Thirty years ago Held Evans’ opinions and theologies would have had a difficult time being heard because in order to be heard they would have required a publisher. And many Christian publishers won’t volunteer for the sort of backlash that the evangelical community is sure to spew in response to ideas like Held Evans’. Remember the whole Love Wins debacle? And that author was male. And that subject was the afterlife. In my experience, Fundamentalist Christians get angrier at the suggestion of the intrinsic equality of women and gays than they do the possibility of an allegorical hell.

But now? With the Internet? Well, the Internet changes everything.

On the Internet Rachel Held Evans can say whatever she wants because her blog is her blog and she doesn’t need a publisher in order to hit “Post”. And people are able to read whatever she posts because it’s a free country and well, because her blog is free and accessible and reading it can be a secret. Readers can safely entertain ideas much different than their own. In this way the Internet has democratized ideas. And though online anonymity can result in definite trolling and general douchebaggery in the comments section, it also provides the opportunity for genuine discourse (imagine that, Amercia).

Exposure

But the Internet’s not just awesome for women up against institutions like the Church. It’s also awesome for women up against more subtle societal dynamics that oppress and subjugate women all the same. Comedian, fashionista and badass mom, Kelly Oxford has become internet-famous because of her online presence. She keeps a Tumblr, tweets her thoughts, and has written for publications such as GQ (her article on sexual favors as marital currency is classic Oxford). Her Internet dealings have been so successful that she’s currently writing a book and rumor has it that she recently sold a TV pilot to Fox. While the subjects of her posts and tweets are slightly less, uh, Christian than Rachel Held Evans’, the success Oxford has seen because of the Internet is just as significant in the world of gender-equality as Held Evans’.
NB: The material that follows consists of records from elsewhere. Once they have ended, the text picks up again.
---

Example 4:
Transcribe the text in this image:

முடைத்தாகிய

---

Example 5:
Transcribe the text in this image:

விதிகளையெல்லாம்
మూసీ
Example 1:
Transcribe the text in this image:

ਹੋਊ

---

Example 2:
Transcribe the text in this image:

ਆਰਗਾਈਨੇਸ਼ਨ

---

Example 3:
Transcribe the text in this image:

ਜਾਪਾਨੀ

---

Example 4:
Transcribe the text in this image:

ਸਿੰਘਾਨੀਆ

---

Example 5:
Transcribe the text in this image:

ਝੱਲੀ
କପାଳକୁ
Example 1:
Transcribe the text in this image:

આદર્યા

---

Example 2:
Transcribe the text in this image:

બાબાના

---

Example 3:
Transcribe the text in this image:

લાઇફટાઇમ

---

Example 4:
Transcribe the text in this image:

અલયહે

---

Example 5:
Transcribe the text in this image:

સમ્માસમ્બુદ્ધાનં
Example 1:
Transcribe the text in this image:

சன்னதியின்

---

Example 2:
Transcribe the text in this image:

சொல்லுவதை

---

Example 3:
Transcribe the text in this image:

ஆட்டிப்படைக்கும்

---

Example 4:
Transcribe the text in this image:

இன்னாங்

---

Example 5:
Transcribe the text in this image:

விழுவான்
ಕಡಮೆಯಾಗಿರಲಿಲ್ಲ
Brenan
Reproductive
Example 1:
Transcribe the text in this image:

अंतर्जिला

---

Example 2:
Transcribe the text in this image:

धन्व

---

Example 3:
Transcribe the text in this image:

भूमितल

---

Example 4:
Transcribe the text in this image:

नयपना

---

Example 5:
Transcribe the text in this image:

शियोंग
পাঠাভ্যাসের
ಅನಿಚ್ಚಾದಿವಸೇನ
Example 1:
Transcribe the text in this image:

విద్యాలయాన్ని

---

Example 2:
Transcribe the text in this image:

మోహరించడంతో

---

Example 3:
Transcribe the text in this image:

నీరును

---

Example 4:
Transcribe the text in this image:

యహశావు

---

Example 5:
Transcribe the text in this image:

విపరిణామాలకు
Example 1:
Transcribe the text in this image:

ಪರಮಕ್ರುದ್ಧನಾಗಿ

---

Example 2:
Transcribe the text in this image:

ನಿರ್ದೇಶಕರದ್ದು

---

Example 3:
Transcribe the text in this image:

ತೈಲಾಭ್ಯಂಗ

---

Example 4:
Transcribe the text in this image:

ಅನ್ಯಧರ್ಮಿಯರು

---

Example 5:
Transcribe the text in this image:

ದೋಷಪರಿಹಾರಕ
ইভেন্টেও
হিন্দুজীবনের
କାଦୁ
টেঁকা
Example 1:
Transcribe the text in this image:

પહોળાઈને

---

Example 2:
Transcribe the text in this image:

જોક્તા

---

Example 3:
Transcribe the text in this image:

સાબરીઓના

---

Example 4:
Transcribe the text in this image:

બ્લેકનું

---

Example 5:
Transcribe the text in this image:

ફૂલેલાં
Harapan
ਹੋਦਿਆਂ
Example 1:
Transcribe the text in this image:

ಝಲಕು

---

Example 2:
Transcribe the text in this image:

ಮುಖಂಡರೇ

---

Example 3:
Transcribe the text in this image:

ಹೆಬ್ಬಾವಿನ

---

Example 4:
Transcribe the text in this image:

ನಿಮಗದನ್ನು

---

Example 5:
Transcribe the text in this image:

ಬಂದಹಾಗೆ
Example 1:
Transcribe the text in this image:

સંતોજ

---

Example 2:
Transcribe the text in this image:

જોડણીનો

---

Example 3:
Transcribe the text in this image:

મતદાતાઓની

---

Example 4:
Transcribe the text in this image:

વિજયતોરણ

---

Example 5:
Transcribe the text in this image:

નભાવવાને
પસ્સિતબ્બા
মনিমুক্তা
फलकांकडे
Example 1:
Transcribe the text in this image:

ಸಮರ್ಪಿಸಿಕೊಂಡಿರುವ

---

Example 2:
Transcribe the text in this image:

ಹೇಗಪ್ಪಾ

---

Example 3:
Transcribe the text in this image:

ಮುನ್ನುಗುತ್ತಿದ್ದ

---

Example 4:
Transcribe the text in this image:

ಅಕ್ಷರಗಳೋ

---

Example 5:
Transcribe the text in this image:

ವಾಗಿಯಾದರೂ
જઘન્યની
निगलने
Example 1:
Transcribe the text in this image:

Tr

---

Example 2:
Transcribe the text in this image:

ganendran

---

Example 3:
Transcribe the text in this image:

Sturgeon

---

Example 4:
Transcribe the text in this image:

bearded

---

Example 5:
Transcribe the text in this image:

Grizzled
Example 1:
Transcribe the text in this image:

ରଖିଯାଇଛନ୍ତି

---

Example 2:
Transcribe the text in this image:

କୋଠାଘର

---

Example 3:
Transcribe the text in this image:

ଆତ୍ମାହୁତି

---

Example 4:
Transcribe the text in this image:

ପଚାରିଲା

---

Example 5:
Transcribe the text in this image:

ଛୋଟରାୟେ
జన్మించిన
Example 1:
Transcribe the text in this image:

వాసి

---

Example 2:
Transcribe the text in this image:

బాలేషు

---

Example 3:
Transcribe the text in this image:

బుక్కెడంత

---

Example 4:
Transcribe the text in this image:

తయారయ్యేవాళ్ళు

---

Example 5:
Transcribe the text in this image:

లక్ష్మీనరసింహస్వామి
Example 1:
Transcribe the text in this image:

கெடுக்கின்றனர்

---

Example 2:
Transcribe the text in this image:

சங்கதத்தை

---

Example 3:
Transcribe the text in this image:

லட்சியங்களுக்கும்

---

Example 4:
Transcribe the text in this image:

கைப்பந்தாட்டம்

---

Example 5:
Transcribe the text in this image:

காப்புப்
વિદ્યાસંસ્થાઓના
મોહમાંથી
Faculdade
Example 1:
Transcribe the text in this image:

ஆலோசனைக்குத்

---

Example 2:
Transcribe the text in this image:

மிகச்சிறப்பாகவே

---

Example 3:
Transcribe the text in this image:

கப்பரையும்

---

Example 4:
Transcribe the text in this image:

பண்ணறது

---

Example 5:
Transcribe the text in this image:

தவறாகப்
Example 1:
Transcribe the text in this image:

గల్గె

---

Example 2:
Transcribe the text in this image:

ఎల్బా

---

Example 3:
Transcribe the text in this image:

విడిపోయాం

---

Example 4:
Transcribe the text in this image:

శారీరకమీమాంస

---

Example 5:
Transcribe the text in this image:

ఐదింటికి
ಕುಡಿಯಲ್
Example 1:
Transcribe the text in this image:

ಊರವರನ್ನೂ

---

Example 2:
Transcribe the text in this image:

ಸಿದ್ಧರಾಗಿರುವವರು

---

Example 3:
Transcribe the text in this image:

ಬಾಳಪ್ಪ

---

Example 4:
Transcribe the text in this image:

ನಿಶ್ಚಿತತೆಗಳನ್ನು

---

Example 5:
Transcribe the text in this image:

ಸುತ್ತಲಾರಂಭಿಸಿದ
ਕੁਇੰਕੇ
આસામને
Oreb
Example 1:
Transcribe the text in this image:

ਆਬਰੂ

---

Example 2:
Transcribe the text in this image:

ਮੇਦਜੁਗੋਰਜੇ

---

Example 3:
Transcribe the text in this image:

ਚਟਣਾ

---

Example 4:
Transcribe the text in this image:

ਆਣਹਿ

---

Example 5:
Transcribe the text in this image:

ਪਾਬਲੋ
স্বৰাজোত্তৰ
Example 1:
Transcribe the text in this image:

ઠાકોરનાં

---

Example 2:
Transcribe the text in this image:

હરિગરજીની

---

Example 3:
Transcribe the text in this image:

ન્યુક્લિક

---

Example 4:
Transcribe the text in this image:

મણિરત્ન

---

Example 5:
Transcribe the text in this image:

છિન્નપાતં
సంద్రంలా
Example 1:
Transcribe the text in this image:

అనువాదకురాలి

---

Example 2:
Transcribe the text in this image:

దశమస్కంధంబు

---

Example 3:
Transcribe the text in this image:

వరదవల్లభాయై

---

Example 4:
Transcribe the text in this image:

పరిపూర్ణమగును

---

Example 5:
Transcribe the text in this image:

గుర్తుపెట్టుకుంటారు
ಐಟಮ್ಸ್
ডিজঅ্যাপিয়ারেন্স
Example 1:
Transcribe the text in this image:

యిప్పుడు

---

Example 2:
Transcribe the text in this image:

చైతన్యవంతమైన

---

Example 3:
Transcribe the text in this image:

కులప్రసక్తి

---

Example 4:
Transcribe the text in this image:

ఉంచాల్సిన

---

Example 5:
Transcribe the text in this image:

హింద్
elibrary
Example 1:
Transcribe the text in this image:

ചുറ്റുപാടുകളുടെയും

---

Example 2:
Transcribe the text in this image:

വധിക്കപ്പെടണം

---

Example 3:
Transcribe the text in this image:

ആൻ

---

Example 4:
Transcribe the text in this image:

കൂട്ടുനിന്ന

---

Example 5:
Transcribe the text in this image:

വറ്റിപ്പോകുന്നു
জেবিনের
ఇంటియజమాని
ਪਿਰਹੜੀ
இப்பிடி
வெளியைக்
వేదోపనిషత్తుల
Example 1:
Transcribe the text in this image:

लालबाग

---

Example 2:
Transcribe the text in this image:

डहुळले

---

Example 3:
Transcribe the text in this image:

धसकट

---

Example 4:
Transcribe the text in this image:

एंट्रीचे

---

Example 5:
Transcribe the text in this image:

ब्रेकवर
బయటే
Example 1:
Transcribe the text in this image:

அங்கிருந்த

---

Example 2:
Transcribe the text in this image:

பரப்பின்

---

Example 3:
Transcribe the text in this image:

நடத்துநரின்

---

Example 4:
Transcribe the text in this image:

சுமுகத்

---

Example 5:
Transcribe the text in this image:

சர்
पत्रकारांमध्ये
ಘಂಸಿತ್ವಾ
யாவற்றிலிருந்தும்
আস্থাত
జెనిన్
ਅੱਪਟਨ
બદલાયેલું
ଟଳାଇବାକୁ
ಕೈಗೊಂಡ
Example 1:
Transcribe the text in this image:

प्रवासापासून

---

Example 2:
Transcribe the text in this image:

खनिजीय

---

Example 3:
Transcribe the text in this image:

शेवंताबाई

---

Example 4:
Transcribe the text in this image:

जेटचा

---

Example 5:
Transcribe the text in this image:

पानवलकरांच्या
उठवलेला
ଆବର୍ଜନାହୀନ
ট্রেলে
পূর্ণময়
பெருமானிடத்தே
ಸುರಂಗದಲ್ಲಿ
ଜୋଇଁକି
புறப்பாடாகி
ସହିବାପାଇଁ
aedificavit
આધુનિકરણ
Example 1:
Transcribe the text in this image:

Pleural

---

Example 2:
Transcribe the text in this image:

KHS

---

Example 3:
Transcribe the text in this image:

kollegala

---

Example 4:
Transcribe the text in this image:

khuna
I grew up surrounded by guys who claimed women aren’t funny, can’t be funny, as if humor was some kind of gender-determined predisposition. Have a penis? You can be funny. We will all laugh. Have a vagina? You can never be funny so don’t try. Try instead to look cute. This got me down until one day I realized that one of the “funniest” guys in our group was recycling all of my jokes. It would happen like this: the group would get on a subject. I’d say something wry, sharp and witty on that subject (quietly of course, because if you hear “women aren’t funny” constantly you get a little shy) and then my friend would say loudly to the group what I had said quietly to myself. The group would erupt in uproarious laughter and my friend would get credit for being funny.

In a lot of ways, the same thing has been happening in popular culture for years, on a bigger scale. A TV show, movie line or SNL skit is hilarious but because of the nature of the mediums of TV and film, it’s easy to ignore the women quite literally behind the scenes who wrote the stuff. Thus our male-dominated society can keep up this “women aren’t funny” bit while simultaneously using all of the original, hilarious material it’s jacking from women.

But then there’s the Internet. In this case, the same kind of exposure fueling the online porn industry is also fueling the success of funny female writers like Kelly Oxford. The Internet lets women be funny and get credit for it. The Internet lets women put it out there and be recognized.

Thanks to the Internet Kelly Oxford’s tweets get the same chance as Rob Delaney’s. Rachel Held Evans’ blog is just as accessible as John Piper’s.

Hate Internet pornography all you want (no, seriously–please do) but also recognize that the things that have made it successful are the same things that allow female writers to be successful in the twenty first century.